Born in Baghdad in 1990, a year before the first Gulf War, Al-Yassin was just 13 when war came to Iraq again in 2003 as American-led coalition forces invaded the country, igniting years of sectarian violence, civil war and terrorist attacks. As with most conflicts, civilians bore the brunt of the battle in Iraq, as casualties mounted and homes and lives were destroyed.

“You knew when you heard the sirens, explosions were about to happen, so go hide under the bed with your family,” Al-Yassin recalled. “There were some close calls, a few (bombs) fell in the neighbourhood. Fortunately, no family members were killed, but then I started losing friends later in the aftermath.

“Around 2006, it just got really unbearable and we had to leave the country. I remember the day, actually. There was a bad explosion in our area and my mom said, ‘I can’t live like this anymore.’ So, we packed our bags and we left for Jordan.”

While his father worked for the United Nations in Jordan, Al-Yassin enrolled at an international high school, which was visited by recruiters from universities across North America.

“My mom and I chatted with a few representatives from the universities and one of them was the U of S,” he said. “I had my eye on medicine and the special thing about the U of S was it was in a smaller city and living expenses were more reasonable for an international student, compared to other places. It had a good study environment and smaller class sizes. They listed all the advantages. So, I applied and got accepted and I ended up coming here in September, 2008.”

While getting used to the Canadian climate, culture and cuisine took a little time, Al-Yassin said he was warmly welcomed by new friends at the U of S, who were interested in learning about his Iraqi heritage and his Muslim faith.
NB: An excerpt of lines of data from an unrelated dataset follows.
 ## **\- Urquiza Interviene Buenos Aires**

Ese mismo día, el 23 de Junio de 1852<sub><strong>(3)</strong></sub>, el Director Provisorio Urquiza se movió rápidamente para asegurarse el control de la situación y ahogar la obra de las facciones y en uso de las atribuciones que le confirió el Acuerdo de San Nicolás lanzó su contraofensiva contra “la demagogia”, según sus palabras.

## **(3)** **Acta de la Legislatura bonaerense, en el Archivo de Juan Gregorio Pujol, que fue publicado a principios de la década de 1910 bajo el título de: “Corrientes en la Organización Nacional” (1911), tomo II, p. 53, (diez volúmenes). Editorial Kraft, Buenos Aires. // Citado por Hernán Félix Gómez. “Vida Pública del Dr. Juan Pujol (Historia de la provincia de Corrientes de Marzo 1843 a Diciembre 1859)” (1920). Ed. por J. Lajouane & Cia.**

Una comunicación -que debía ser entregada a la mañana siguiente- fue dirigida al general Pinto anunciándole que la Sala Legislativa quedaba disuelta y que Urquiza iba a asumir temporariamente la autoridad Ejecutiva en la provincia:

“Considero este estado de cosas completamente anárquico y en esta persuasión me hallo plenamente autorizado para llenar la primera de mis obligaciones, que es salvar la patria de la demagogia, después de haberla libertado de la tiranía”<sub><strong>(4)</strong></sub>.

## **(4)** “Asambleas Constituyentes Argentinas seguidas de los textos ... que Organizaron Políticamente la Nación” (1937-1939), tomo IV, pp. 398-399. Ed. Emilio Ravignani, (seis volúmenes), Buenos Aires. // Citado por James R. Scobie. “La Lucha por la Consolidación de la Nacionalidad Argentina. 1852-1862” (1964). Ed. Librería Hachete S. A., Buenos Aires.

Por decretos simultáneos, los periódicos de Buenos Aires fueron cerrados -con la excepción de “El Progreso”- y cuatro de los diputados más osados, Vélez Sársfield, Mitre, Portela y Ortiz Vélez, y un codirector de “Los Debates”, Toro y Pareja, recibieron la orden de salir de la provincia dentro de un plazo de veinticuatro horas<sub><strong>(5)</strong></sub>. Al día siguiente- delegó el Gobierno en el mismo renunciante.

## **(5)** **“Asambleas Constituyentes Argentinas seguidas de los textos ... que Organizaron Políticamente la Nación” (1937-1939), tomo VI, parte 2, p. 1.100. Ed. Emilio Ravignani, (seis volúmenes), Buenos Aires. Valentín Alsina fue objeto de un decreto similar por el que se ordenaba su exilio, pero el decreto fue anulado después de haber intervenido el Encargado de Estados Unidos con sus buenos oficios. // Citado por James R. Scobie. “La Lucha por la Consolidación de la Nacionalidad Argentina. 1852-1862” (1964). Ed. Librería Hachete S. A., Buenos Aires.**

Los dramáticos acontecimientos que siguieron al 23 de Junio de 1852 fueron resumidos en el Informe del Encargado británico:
“I was a little nervous of course, because it was completely new, but I think one of the factors that contributed to the success of my transition here was I lived on campus in residence and I met

really nice people there and they would always ask me about my language and my traditions,” said Al-Yassin. “They asked me how to say their name in Arabic and to write it in Arabic. And one of my friends actually went through a day of fasting with me just to experience it, so that was nice. People were very friendly and that helped.”

Almost a decade after arriving on campus, the 27-year-old Al-Yassin now teaches a course in immunology to undergraduate medical and dental students, while doing his doctoral research on auto-immune diseases in addition to working on completing his MD.
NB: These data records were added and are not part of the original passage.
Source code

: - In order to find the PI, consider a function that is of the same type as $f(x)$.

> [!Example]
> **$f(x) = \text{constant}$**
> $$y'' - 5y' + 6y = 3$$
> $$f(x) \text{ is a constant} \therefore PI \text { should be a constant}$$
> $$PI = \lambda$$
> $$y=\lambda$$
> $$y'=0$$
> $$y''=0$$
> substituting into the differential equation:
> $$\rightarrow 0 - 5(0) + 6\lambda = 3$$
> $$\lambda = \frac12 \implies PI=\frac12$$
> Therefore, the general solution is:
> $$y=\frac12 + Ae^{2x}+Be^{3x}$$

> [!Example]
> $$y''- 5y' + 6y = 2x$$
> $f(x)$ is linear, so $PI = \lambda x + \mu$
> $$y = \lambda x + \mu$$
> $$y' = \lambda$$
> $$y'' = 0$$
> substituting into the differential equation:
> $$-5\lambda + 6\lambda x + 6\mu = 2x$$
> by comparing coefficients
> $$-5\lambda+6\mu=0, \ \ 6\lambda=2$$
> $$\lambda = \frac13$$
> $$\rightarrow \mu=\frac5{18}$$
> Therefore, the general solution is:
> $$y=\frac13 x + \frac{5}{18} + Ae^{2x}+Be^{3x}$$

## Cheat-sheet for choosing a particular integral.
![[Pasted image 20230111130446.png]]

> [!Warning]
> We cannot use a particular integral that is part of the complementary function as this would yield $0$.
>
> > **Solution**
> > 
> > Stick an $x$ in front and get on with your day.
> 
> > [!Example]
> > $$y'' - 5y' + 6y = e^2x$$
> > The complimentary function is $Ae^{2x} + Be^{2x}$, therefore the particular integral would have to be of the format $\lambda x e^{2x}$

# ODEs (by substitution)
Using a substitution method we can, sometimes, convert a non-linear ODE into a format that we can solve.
“I hope to find a perfect balance between practising medicine, doing research and teaching,” said Al-Yassin, who has also been active in the community, serving as co-founder of the Arab Students Association that raised $1,300 for the Saskatoon Lighthouse Assisted Living facility last year.
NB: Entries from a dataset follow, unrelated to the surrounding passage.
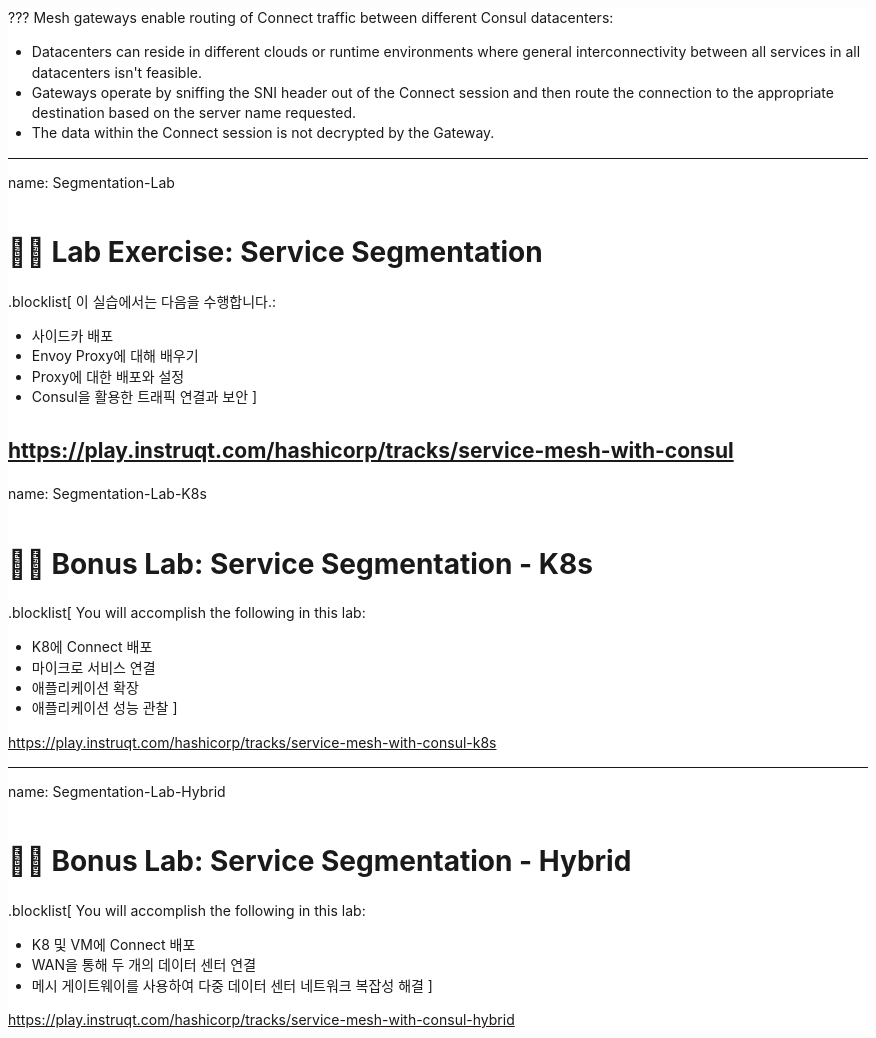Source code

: ???
Mesh gateways enable routing of Connect traffic between different Consul datacenters:

* Datacenters can reside in different clouds or runtime environments where general interconnectivity between all services in all datacenters isn't feasible.
* Gateways operate by sniffing the SNI header out of the Connect session and then route the connection to the appropriate destination based on the server name requested.
* The data within the Connect session is not decrypted by the Gateway.

---
name: Segmentation-Lab
# 👩‍💻 Lab Exercise: Service Segmentation
.blocklist[
이 실습에서는 다음을 수행합니다.:

* 사이드카 배포
* Envoy Proxy에 대해 배우기
* Proxy에 대한 배포와 설정
* Consul을 활용한 트래픽 연결과 보안
]

https://play.instruqt.com/hashicorp/tracks/service-mesh-with-consul
---
name: Segmentation-Lab-K8s
# 👩‍💻 Bonus Lab: Service Segmentation - K8s
.blocklist[
You will accomplish the following in this lab:

* K8에 Connect 배포
* 마이크로 서비스 연결
* 애플리케이션 확장
* 애플리케이션 성능 관찰
]

https://play.instruqt.com/hashicorp/tracks/service-mesh-with-consul-k8s

---
name: Segmentation-Lab-Hybrid
# 👩‍💻 Bonus Lab: Service Segmentation - Hybrid
.blocklist[
You will accomplish the following in this lab:

* K8 및 VM에 Connect 배포
* WAN을 통해 두 개의 데이터 센터 연결
* 메시 게이트웨이를 사용하여 다중 데이터 센터 네트워크 복잡성 해결
]

https://play.instruqt.com/hashicorp/tracks/service-mesh-with-consul-hybrid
He is also proud to call himself Canadian now, after taking his oath of citizenship on Canada Day in 2016, and sharing his story while speaking at the citizenship ceremony on campus last year as part of the U of S Canada 150 celebrations.

“That was a great day,” said Al-Yassin, whose parents and younger brother also have their citizenship now and live in Mississauga, Ont. “It was really hard to believe, to take out my passport and look at it and say, ‘Yes, it’s mine, I am Canadian.’ I am so happy that I am here. I grew up in a different country, but I am Canadian and I feel Canadian. This is my home now.”